Father Theo says every now and then he is invited for a religious ceremony to one of those Lebanese families’ homes, for instance to lead prayers when there is something to be celebrated, or commemorated.
“Then I always ask: is everybody present? Yes, everybody is here! And then I repeat: Really is everyone here? Yes, yes, abouna, everybody is present. But then, after a while, the Ethiopian maid enters the room with the coffees. That is when I do my little theatrical act. I don’t say a word, but I react most surprised by pulling a face like: I thought you just assured me that everybody in the house was present! Where does she come from, all of a sudden? She’s a Christian girl, doesn’t she count?

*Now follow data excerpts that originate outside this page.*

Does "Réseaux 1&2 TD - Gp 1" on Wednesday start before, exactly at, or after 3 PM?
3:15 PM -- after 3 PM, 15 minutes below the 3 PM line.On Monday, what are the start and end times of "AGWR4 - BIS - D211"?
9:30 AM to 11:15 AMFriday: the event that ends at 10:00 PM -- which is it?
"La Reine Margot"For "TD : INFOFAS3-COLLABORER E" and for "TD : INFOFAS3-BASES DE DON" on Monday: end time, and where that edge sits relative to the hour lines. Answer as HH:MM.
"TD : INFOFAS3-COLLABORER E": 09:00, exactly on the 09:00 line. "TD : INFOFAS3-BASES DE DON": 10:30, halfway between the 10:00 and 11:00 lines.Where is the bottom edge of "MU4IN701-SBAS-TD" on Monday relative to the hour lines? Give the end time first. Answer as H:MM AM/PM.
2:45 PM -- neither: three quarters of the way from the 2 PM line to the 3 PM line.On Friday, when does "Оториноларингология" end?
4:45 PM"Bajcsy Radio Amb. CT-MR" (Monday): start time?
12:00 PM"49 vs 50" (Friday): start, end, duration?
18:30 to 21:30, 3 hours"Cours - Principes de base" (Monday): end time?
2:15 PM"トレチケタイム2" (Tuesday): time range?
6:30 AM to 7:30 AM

“Then you can see their faces looking at each other: Is the abouna now telling us that our maid is also part of our family?”
Jesuit Theo never has a holiday, he works day and night, and every weekend. As a member of “Heaven’s ground staff,” as he calls himself, he often works odd hours, the phone calls never stop.
During the daytime he can often be found in the welfare center for immigrant workers near St. Joseph University, where free courses are provided for maids, who might want to become a nurse, or work in a kindergarten.
In between Theo often visits the prison, where many maids are held after they have been accused of theft. The sad reality is that all too often maids are being handed over to the police by the families they have worked for and who, by doing so, try to escape from payment of their due salaries and the repatriation bill which according to the contract has to be provided by the employer.
“In nearly all these cases nothing has been stolen. Very often the Madame of the house has put a piece of jewelry in the luggage of the maid. The police know they are being cheated,” claims Father Theo.
“It is very difficult to prove there never was any theft. The maid is put in prison during the investigation – that is the law. This often leads to deportation. In prison there are also many runaway maids, the Beirut police are hunting them in the streets, but the good thing is they are safe in prison. There, at least, they are not dragged into prostitution. In Beirut the sharks are everywhere on the lookout.”
“Of course there are also families where things are fine and where these girls are welcomed in a very friendly way. I estimate that to be some 35 percent of all cases. Thus it can happen that the whole enterprise is a success for all parties involved, the girl gets a free day every week plus the agreed salary,” says Father Theo. “But unfortunately this is not always the case.
“These poor Asian and African girls come to the Arab countries to make some money. At home they have children or other little brothers who still have to go to school. Or the parents are ill and somebody has to pay the medical bills. That is why they are here. In their poor home country they are being recruited by organizations that promise them a good salary and a free day every week.
“I always say: They do not come, they are being brought. And after that they are being exploited. Immediately after their arrival they have to hand in their passports, they are often not even allowed to have contact with their compatriots, sometimes they are totally isolated, they are in fact prisoners, have to sleep in a room that really is a cupboard and they have to wait and see if they get something to eat.
“I know of situations where girls get pregnant by their employer, or his son, and then suddenly fall down from the ninth floor balcony while window cleaning. So sad, you know, this careless girl: She accidentally fell to her death!”
Often girls flee to Father Theo’s welfare center, or he gets a phone call to come and collect a runaway maid. Sometimes the diplomatic mission of the home country is alerted, the Philippines Embassy in Beirut has a special shelter in the basement which is constantly occupied by runaway maids.
“Recently we had a prayer service there,” says Father Theo. “That day some 30 girls were flown home. Those are very special moments.”
Theo has been an immigrant pastor for 10 years. Doesn’t he ever want to return to his home country, to the Netherlands? “My country is here, my country is the Lebanon. I would not know what to do in Holland,” he says.